SHORT PROBLEM: Arrange every line of the items below as a JSON list of strings, with one string per line and blank lines omitted. Leave the pictures out of the answer.

RECORDS FOR THIS TASK:
######

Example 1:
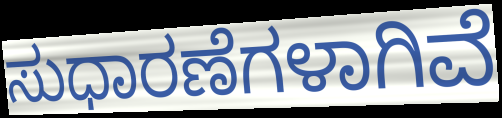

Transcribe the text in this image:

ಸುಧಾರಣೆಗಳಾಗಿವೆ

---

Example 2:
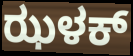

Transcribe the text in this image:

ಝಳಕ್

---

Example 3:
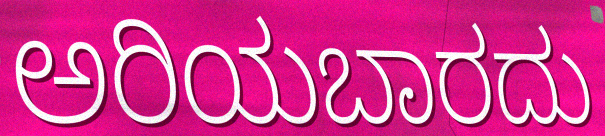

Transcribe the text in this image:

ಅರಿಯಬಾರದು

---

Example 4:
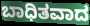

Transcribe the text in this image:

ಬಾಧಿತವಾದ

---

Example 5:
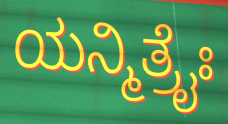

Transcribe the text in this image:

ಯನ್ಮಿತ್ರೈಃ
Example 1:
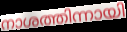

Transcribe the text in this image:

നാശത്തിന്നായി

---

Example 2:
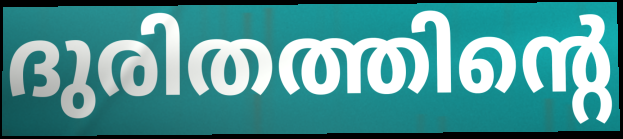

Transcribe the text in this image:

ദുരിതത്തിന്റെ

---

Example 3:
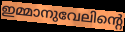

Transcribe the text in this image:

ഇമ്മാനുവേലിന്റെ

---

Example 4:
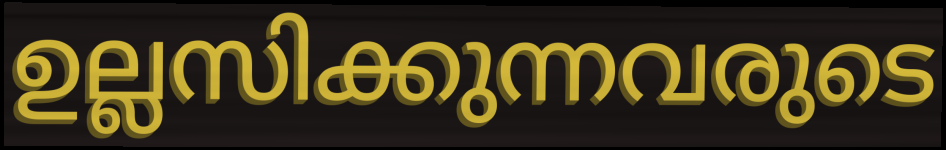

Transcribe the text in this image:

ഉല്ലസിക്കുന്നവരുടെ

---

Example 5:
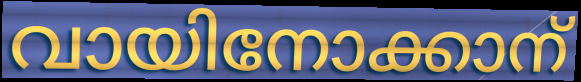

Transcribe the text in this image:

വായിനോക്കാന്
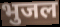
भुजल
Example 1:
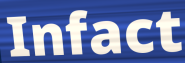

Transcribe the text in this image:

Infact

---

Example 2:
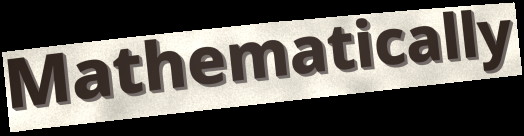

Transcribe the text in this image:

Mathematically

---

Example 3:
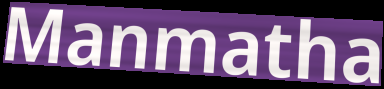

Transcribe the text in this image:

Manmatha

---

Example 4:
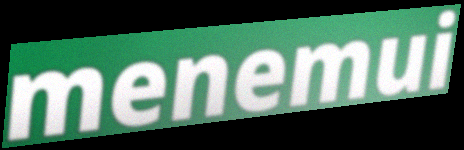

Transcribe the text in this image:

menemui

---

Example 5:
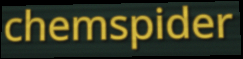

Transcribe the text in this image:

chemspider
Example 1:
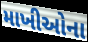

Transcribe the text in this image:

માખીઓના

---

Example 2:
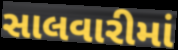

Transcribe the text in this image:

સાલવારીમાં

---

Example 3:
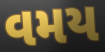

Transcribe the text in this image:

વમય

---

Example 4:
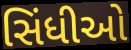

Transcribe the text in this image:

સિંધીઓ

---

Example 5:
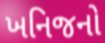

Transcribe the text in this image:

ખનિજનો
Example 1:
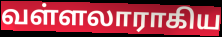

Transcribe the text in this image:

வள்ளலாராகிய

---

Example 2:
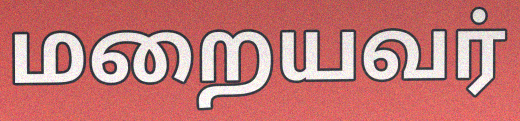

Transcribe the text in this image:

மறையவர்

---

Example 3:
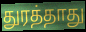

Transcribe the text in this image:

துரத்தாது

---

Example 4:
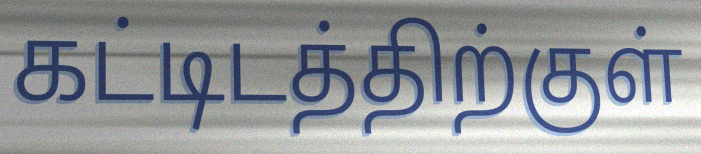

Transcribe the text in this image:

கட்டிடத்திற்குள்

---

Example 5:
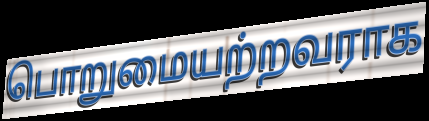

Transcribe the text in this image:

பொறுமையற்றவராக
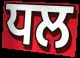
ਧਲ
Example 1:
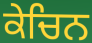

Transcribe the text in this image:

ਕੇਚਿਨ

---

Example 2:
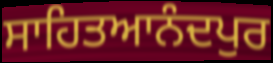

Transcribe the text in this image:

######

THE RESPONSE:
[
  "Example 1:",
  "Transcribe the text in this image:",
  "ಸುಧಾರಣೆಗಳಾಗಿವೆ",
  "---",
  "Example 2:",
  "Transcribe the text in this image:",
  "ಝಳಕ್",
  "---",
  "Example 3:",
  "Transcribe the text in this image:",
  "ಅರಿಯಬಾರದು",
  "---",
  "Example 4:",
  "Transcribe the text in this image:",
  "ಬಾಧಿತವಾದ",
  "---",
  "Example 5:",
  "Transcribe the text in this image:",
  "ಯನ್ಮಿತ್ರೈಃ",
  "Example 1:",
  "Transcribe the text in this image:",
  "നാശത്തിന്നായി",
  "---",
  "Example 2:",
  "Transcribe the text in this image:",
  "ദുരിതത്തിന്റെ",
  "---",
  "Example 3:",
  "Transcribe the text in this image:",
  "ഇമ്മാനുവേലിന്റെ",
  "---",
  "Example 4:",
  "Transcribe the text in this image:",
  "ഉല്ലസിക്കുന്നവരുടെ",
  "---",
  "Example 5:",
  "Transcribe the text in this image:",
  "വായിനോക്കാന്",
  "भुजल",
  "Example 1:",
  "Transcribe the text in this image:",
  "Infact",
  "---",
  "Example 2:",
  "Transcribe the text in this image:",
  "Mathematically",
  "---",
  "Example 3:",
  "Transcribe the text in this image:",
  "Manmatha",
  "---",
  "Example 4:",
  "Transcribe the text in this image:",
  "menemui",
  "---",
  "Example 5:",
  "Transcribe the text in this image:",
  "chemspider",
  "Example 1:",
  "Transcribe the text in this image:",
  "માખીઓના",
  "---",
  "Example 2:",
  "Transcribe the text in this image:",
  "સાલવારીમાં",
  "---",
  "Example 3:",
  "Transcribe the text in this image:",
  "વમય",
  "---",
  "Example 4:",
  "Transcribe the text in this image:",
  "સિંધીઓ",
  "---",
  "Example 5:",
  "Transcribe the text in this image:",
  "ખનિજનો",
  "Example 1:",
  "Transcribe the text in this image:",
  "வள்ளலாராகிய",
  "---",
  "Example 2:",
  "Transcribe the text in this image:",
  "மறையவர்",
  "---",
  "Example 3:",
  "Transcribe the text in this image:",
  "துரத்தாது",
  "---",
  "Example 4:",
  "Transcribe the text in this image:",
  "கட்டிடத்திற்குள்",
  "---",
  "Example 5:",
  "Transcribe the text in this image:",
  "பொறுமையற்றவராக",
  "ਧਲ",
  "Example 1:",
  "Transcribe the text in this image:",
  "ਕੇਚਿਨ",
  "---",
  "Example 2:",
  "Transcribe the text in this image:"
]